(Description of the task):
Rewrite the Wilfrid Voynich biography from "In 1892 Wojnicz" to "of Karl Marx.", putting "train accident" in place of "railway level-crossing accident".

(Page text):
══════════

Wilfrid Voynich is perhaps best remembered for his association with the strange - and still undeciphered - document which now bears his name. However his life, even from the limited information readily available, is far more curious than might be expected.

Early years

He was born Michał Habdank-Wojnicz on 31 October (Halloween) 1865, into a Polish-Lithuanian noble family in what was then the Russian Empire. While his parents' names are known (from his naturalisation form) there are few details readily available on other family members. He went to Cracow University, acquiring several degrees - to the level of doctorate - and an extensive knowledge of European languages, being able to write to publication level in a number of them.

The Russian empire in which he grew up was not in a restful state. Revolutionaries, anarchists, nationalists and others contributed to a degree of unrest in the Russian Empire in the latter part of the nineteenth century There was much repression, and several assassination attempts on the Czars Alexander II and Alexander III - ultimately successful in the former, with one attempt on the latter involving Lenin's elder brother.

Wojnicz became a Polish revolutionary nationalist, using the name Wilfryd. Following an attempt to free some fellow conspirators from a Warsaw prison, he was arrested (as only his mother came to the prison, his father may have died by this point). As a result of his imprisonment he contracted TB and acquired a permanent stoop. On Easter Sunday 1887 he looked out of the prison window and saw a young woman dressed in black walking in the street outside. He was then sent to Siberia from which he escaped in 1890, at the third attempt, using a fake passport. (He kept the passport with him: during the course of a discussion on a train journey in Switzerland a number of years later he showed it on request to his travelling companion who had expressed interest in seeing it. His companion then explained that he was the current chief of the Russian police.)

It took him six months to leave Russian territory, apparently going via Mongolia and, joining a caravan, which went to Peking (now Beijing) in China. Then he made his way by means not indicated in presently available records, to Hamburg (in what was then the German empire). From there, having sold his overcoat and glasses to raise money, he bought a ticket to London with a small amount of food, almost being shipwrecked off the coast of Scandinavia on the journey. The story has it that he had the address, in Russian, of a fellow revolutionary, Sergius Stepniak, and it took some time to find someone who understood the language and was able to take him to his destination in the east end of London. Rather surprisingly he found that the woman he had spotted in Warsaw was an associate of Stepniak: she was a fellow revolutionary, Ethel Lilian Boole, daughter of the mathematician George Boole and Mary Everest, feminist and niece of Sir George Everest. Among her acquaintances were Friedrich Engels and George Bernard Shaw.

Petticoat Lane, London
The east end of London in the 1880s and 1890s was a hotbed of would-be revolutionaries, honest working class folk, grime and squalor and, of course, the Jack the Ripper murders


In 1892 Wojnicz started a relationship with Ethel Lilian, eventually marrying her in 1902 - which may be connected to his (successful) application for British citizenship. The surname was anglicised to Voynich and Michal adopted the given name Wilfrid. The couple continued their revolutionary activities and associations with Stepniak, the Russian anarchist Prince Kropotkin and others of a similar intent. Wilfrid - as Ivan Kel'chevskii - and Stepniak established the Society of Friends for a Free Russia. In August 1895 Stepniak attended Friedrich Engel's funeral - and died a few months later, being killed in a railway level-crossing accident in west London Among those who attended his funeral service were the Italian revolutionary Errico Malatesta, William Morris and Eleanor Marx Aveling daughter of Karl Marx.

══════════

(Given data):
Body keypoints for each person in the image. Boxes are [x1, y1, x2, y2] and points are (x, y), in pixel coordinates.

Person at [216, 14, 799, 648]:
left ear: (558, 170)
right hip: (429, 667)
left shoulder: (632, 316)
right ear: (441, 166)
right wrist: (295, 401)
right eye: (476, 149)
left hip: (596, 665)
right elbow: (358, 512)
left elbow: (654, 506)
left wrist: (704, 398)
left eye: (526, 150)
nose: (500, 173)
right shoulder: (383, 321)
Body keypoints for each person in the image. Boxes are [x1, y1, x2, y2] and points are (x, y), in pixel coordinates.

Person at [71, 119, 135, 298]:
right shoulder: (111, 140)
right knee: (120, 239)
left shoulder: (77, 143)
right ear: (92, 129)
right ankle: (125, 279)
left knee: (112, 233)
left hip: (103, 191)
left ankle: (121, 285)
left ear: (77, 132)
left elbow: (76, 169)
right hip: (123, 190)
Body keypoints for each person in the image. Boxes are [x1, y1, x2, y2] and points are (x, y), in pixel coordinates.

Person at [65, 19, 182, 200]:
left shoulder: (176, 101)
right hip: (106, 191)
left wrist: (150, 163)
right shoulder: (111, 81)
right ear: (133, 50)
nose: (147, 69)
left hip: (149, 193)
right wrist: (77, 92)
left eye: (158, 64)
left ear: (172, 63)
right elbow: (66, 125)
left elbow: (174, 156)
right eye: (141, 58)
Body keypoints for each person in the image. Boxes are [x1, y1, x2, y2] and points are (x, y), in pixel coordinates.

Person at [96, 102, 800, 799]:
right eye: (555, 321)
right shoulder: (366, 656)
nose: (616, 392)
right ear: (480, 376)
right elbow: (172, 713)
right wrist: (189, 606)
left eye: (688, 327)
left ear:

══════════

(Response box):
In 1892 Wojnicz started a relationship with Ethel Lilian, eventually marrying her in 1902 - which may be connected to his (successful) application for British citizenship. The surname was anglicised to Voynich and Michal adopted the given name Wilfrid. The couple continued their revolutionary activities and associations with Stepniak, the Russian anarchist Prince Kropotkin and others of a similar intent. Wilfrid - as Ivan Kel'chevskii - and Stepniak established the Society of Friends for a Free Russia. In August 1895 Stepniak attended Friedrich Engel's funeral - and died a few months later, being killed in a train accident in west London Among those who attended his funeral service were the Italian revolutionary Errico Malatesta, William Morris and Eleanor Marx Aveling daughter of Karl Marx.